─── TEXTAUSZUG ───

Vom Fliegerberuf · Antoine de Saint-Exupéry · Pilot und Leben

Wenn man gegen zwei Uhr früh mit dem Flugzeug die Post von Dakar nach Casablanca bringt, stellt man inmitten von Sternen, deren Namen ich nicht kenne, die dunkle Haube des Motors etwas rechts von der Spitze des großen Wagens ein.

Je mehr andere Sternbilder aufsteigen, wechselt man die Sterne, um nicht die Augen zu hoch heben zu müssen. Und nach und nach, ebenso wie die Nacht große Wäsche in der sichtbaren Welt hält und nur Sterne hoch über einer schwarzen Sandfläche bestehen lässt, hält sie auch große Wäsche im Herzen.

Alle unwichtigen Sorgen, die man für die Hauptsache hielt, die Zornesregungen, die unbestimmten Wünsche, die Eifersüchteleien werden ausgelöscht, und nur die ernsten Sorgen bleiben. Während man dann von Stunde zu Stunde diese Sternentreppe bis zum Morgengrauen hinabsteigt, fühlt man sich rein.

Größe und Knechtschaft des Fliegerberufs… Ja, der Beruf hat seine großen Augenblicke: die starken Freuden der Ankunft, sobald der Sturm überwunden ist; dieses Hinabgleiten auf Alicante oder Santiago zu, die im Sonnenschein daliegen, während man Finsternis oder Gewitter hinter sich hat.

Dieses machtvolle Gefühl, dass man heimkommt, um wieder seinen Platz im Leben einzunehmen: im Wundergarten, in dem es Bäume gibt und Frauen und kleine Hafencafés, das sind die ergreifenden Augenblicke.

Wenn man dann mit abgedrosseltem Motor auf den Flugplatz hinuntergeht, hinter einem die düsteren Wolkenberge, von denen man sich befreit – welcher Linienflieger hat da nicht schon frohlockt?

Ja, der Beruf hat auch seine elenden Augenblicke, deretwegen man ihn vielleicht ebenfalls liebgewinnt. Dieses unvorhergesehene Wecken, diese plötzlichen Starts nach Senegal, diese Entsagungen, usw. Erst recht die Notlandungen in Sumpfgebieten, und die Gewaltmärsche durch Sand oder Schnee!

Wenn einen das Schicksal auf einen unbekannten Planeten verschlagen hat, muss man wohl oder übel aus ihm herausfinden, in die lebendige Welt entweichen, den Kreis dieser Berge, dieses Sandes, dieses Schweigens durchbrechen!

Ja, es gibt das Schweigen. Wenn ein Kurierflugzeug nicht zur vorgesehenen Zeit gelandet ist, wartet man eine Stunde, einen Tag, zwei Tage; doch das Schweigen, das einen Menschen von den Hoffenden trennt, ist dann schon zu dicht geworden. Viele Kameraden, von denen man nie mehr etwas erfahren hat, sind im Tod versunken wie in Schneemassen.

Elend und Größe, gewiss – aber es gibt auch noch etwas anderes! Jener Flieger, der sich in der Nacht niedergelassen hat und der nach Casablanca zurückfliegt, während die dunkle Motorhaube sachte wie ein Schiffssteven zwischen den Sternen schaukelt – jener Flieger hat wieder teil am Wesentlichen.

───

DIE AUFGABE
Zwischen welchen beiden Städten bringt man laut dem Textauszug über den Fliegerberuf gegen zwei Uhr früh die Post per Flugzeug?

─── BEREITGESTELLTE DATEN ───

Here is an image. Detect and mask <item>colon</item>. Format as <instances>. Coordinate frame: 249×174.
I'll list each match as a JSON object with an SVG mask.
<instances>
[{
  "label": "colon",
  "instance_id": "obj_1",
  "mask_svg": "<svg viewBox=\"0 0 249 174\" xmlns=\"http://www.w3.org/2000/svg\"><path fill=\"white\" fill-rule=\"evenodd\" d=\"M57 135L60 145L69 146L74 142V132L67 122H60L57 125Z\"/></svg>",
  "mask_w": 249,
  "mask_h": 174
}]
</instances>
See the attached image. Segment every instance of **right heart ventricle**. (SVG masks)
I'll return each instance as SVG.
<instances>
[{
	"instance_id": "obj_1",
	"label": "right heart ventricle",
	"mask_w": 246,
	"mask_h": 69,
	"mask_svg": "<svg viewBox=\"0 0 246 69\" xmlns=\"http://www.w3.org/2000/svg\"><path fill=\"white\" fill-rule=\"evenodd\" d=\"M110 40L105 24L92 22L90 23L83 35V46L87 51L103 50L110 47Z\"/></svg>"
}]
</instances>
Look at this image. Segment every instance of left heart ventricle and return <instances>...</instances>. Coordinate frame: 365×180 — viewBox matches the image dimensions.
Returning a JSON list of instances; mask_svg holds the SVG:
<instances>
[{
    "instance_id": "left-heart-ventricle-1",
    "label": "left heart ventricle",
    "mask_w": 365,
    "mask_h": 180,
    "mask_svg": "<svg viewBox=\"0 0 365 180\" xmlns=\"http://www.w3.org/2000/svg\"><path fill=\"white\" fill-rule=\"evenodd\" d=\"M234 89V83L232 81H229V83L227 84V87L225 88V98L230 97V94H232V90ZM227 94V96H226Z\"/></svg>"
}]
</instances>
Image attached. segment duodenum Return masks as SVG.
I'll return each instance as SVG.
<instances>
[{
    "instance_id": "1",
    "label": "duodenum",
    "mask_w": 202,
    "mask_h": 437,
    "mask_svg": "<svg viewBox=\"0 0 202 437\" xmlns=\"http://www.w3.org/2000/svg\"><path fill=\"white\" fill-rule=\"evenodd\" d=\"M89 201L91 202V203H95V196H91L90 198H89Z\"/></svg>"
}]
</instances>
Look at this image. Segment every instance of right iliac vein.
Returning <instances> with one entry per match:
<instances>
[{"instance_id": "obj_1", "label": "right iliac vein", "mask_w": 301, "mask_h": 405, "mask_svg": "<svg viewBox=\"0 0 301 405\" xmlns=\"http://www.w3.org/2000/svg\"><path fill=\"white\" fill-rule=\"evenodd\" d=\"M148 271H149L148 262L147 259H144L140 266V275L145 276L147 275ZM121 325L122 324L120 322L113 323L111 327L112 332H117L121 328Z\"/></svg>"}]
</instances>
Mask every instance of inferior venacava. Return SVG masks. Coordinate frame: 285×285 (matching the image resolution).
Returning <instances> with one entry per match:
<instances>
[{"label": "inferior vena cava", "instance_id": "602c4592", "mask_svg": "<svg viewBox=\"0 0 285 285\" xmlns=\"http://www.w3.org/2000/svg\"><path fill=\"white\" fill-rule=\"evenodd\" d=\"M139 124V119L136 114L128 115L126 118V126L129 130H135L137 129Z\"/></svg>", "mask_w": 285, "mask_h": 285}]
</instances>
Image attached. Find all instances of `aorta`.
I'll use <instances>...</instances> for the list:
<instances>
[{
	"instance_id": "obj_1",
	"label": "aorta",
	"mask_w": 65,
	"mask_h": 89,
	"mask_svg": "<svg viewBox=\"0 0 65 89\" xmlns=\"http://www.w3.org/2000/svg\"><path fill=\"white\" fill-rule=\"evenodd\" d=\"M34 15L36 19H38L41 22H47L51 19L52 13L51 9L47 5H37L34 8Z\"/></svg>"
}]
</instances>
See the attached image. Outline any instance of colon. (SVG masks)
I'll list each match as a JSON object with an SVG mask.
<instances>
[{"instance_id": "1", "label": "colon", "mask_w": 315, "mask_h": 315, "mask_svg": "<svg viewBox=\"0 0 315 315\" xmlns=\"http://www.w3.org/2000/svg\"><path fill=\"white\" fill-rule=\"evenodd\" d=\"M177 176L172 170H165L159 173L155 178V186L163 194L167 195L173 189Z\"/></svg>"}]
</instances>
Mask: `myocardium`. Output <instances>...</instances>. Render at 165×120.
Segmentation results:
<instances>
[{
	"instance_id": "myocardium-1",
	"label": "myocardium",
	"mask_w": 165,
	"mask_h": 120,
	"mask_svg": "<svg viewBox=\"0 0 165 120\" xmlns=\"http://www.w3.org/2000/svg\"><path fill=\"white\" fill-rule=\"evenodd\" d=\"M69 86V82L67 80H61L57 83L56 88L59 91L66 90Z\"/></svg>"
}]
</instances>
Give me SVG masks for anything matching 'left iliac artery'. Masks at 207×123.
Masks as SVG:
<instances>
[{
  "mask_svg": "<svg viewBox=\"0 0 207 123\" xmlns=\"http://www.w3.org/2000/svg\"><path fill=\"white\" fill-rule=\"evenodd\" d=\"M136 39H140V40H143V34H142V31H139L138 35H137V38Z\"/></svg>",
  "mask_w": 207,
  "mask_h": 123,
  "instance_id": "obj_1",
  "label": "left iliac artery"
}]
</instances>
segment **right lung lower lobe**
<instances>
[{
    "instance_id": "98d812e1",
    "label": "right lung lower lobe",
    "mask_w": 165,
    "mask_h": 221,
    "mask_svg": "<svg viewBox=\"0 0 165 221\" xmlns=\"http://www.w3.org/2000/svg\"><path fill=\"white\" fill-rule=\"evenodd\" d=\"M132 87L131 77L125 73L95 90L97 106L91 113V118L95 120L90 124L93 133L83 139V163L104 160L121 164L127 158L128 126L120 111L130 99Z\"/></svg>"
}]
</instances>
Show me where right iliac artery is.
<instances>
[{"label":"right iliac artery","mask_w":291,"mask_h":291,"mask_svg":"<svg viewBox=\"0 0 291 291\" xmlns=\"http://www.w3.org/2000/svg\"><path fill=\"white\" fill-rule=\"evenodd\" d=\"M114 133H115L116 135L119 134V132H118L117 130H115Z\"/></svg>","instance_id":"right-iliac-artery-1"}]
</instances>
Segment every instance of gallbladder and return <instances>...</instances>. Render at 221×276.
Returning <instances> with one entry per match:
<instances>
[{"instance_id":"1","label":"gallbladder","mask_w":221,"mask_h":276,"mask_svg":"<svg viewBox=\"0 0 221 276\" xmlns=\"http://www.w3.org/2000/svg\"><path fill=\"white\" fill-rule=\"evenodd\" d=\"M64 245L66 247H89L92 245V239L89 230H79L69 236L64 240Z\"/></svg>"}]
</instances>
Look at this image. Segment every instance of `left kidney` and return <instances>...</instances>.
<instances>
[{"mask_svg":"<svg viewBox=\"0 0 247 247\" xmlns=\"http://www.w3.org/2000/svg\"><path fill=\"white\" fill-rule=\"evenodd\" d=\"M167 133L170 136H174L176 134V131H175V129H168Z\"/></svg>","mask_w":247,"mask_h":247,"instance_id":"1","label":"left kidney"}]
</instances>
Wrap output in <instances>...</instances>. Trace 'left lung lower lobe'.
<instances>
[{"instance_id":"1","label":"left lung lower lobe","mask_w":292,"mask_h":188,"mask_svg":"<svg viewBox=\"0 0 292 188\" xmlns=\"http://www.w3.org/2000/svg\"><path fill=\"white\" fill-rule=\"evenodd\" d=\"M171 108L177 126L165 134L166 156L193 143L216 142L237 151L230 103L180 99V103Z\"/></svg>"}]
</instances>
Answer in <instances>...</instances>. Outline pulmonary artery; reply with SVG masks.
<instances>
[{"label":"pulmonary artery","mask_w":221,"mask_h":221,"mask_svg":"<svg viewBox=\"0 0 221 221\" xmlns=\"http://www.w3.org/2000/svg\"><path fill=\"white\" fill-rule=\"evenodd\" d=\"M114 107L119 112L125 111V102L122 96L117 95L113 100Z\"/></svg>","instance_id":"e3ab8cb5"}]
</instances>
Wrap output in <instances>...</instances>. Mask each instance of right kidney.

───

ANTWORT
Von Dakar nach Casablanca.